======== PAGE EXTRACT

We have learned the hard way that if debt reaches current US levels, stopping a slide into insolvency is very painful. There is no prospect of the US getting out of the debt mess by defaulting – they can just print dollars. Trying to square the circle of continuing to borrow big, while paying rising interest bills, can only be achieved in one of two ways – through inflation, or by what is termed financial repression. While the latter is less likely, it would involve the US government forcing the rest of the US economy to lend to it. However, if the US government hoovered up all national savings, this would severely impact on investment and growth, as has happened in Japan.
The US budgetary problems matter for the rest of the world because most countries, including China, hold much of their financial reserves in the form of US government debt.
In the early 1970s under Richard Nixon, when US borrowing was out of control, inflation was allowed to dramatically increase, peaking at 11 per cent in 1974. This very rapidly eroded the value of the US debt, which also represented much of the financial reserves held by the rest of the world. In response to reproaches from US creditors, the then US treasury secretary John Connally responded with Trump-like arrogance: “Our money, your problem”. This pattern was repeated under Ronald Reagan, and it is highly likely that under Trump a burst of inflation will again be needed to erode the US government debt, much of which represents foreigners’ reserves.

================
======== DATA SHOWN

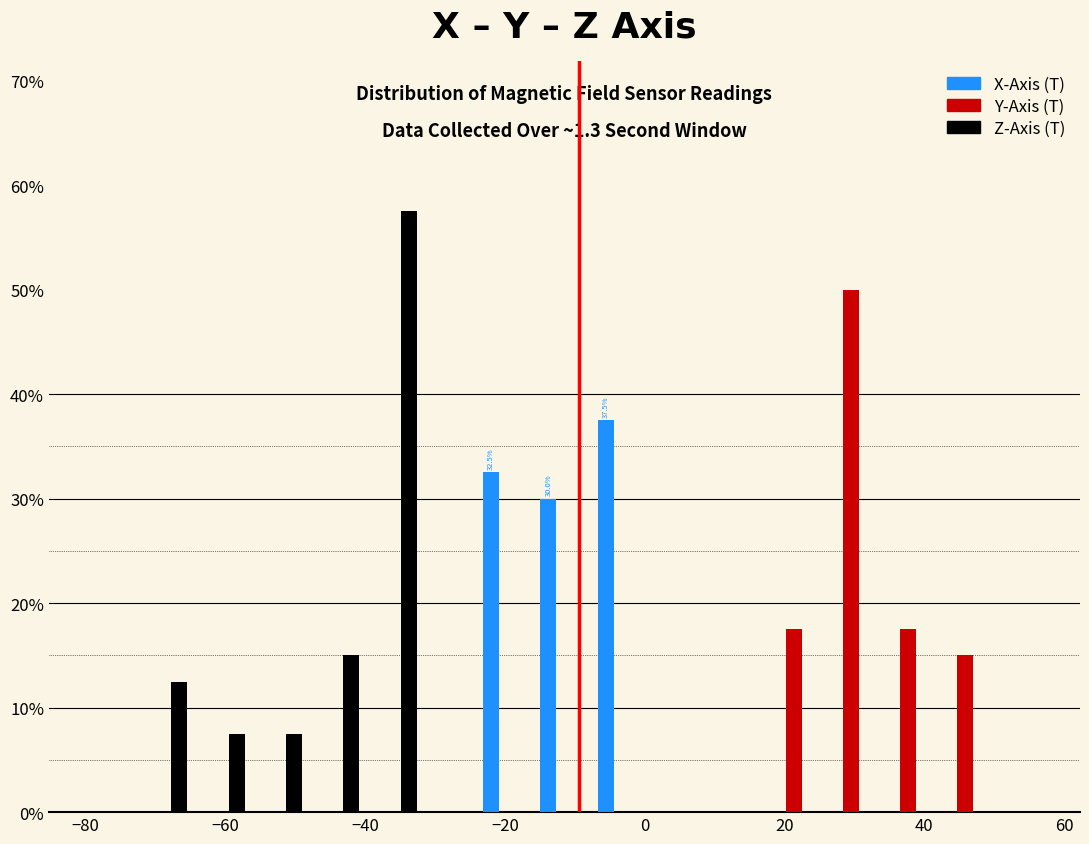

In the X-Axis (T) series, which range on the x-axis has the tallest bar?

-8 to 0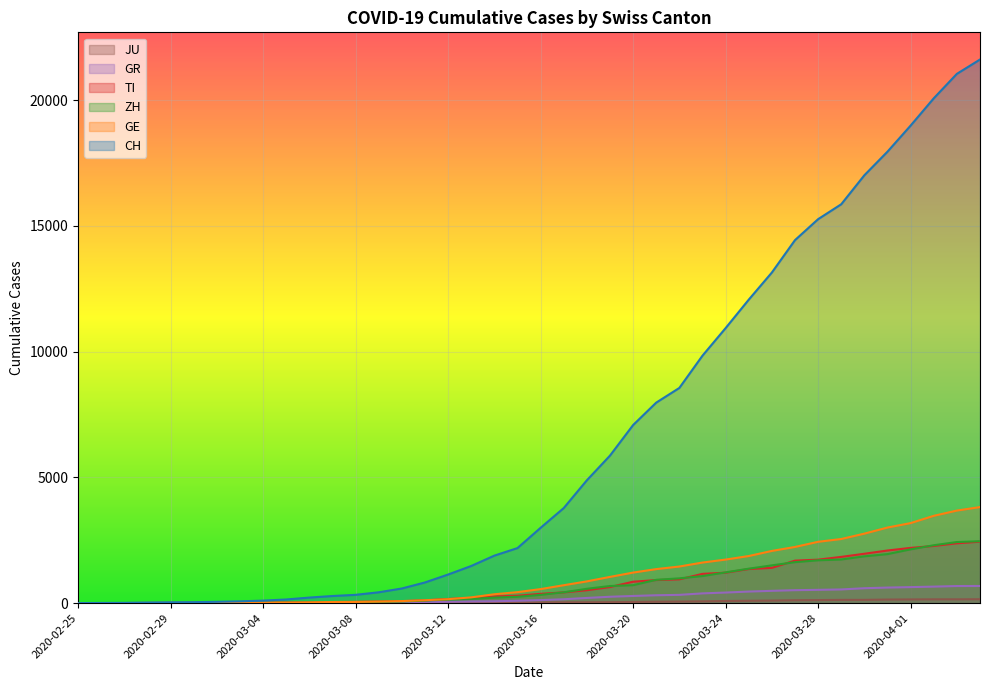

What is the difference between the highest and lowest values at 2020-04-01?

18845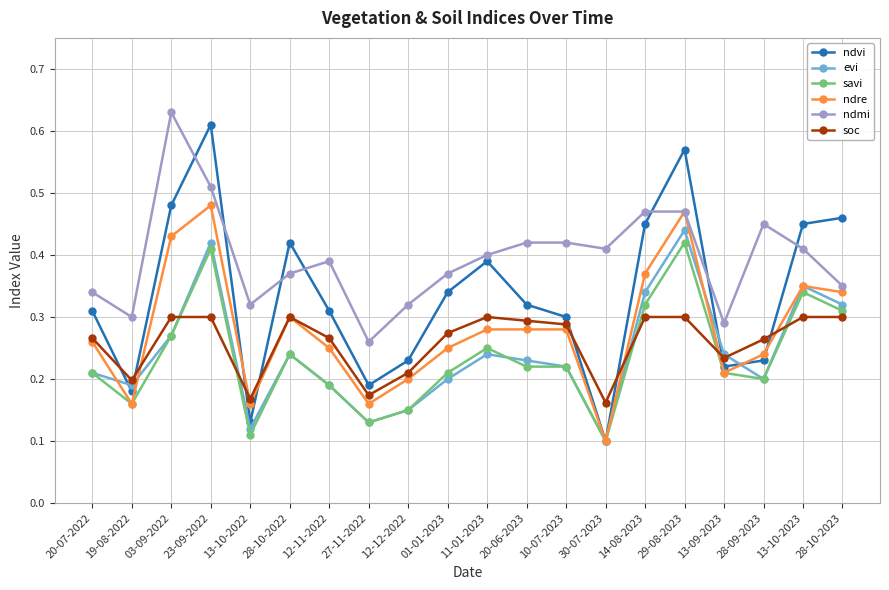

Which series has the widest spread of values?

ndvi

================

▶ JOB ITEM:
Resume the passage on US government debt and inflation, picking up right after its final sentence.

▶ RESULT OF THIS TASK:
Already, worry about this has led to a fall of 10 per cent in the value of the dollar compared to the euro since Trump took office. For our exports to the US, the 10 per cent increase in their cost in dollars comes as a double whammy on top of the 10 per cent tariff rate already imposed.
Other countries won’t be as ready to lend to the US when the value of their bond holdings are being eroded. To date, the interest rate paid by the US government for long-term borrowing has not risen significantly, but it is likely to do so over coming years, given the growing risk that the inflation solution will be adopted.
With rapidly rising debt, there’s increasing temptation for the US to allow inflation by persuading the US central bank, the “Fed”, to reduce short-term interest rates, rather than choking off inflation through higher interest rates. To date, Trump’s threats to force the Fed to reduce interest rates have fallen on deaf ears.
Trump may continue to try to strong-arm current Fed chairman Jerome Powell, but will doubtless replace him at the end of his term next year with a less independent, more pliant, nominee.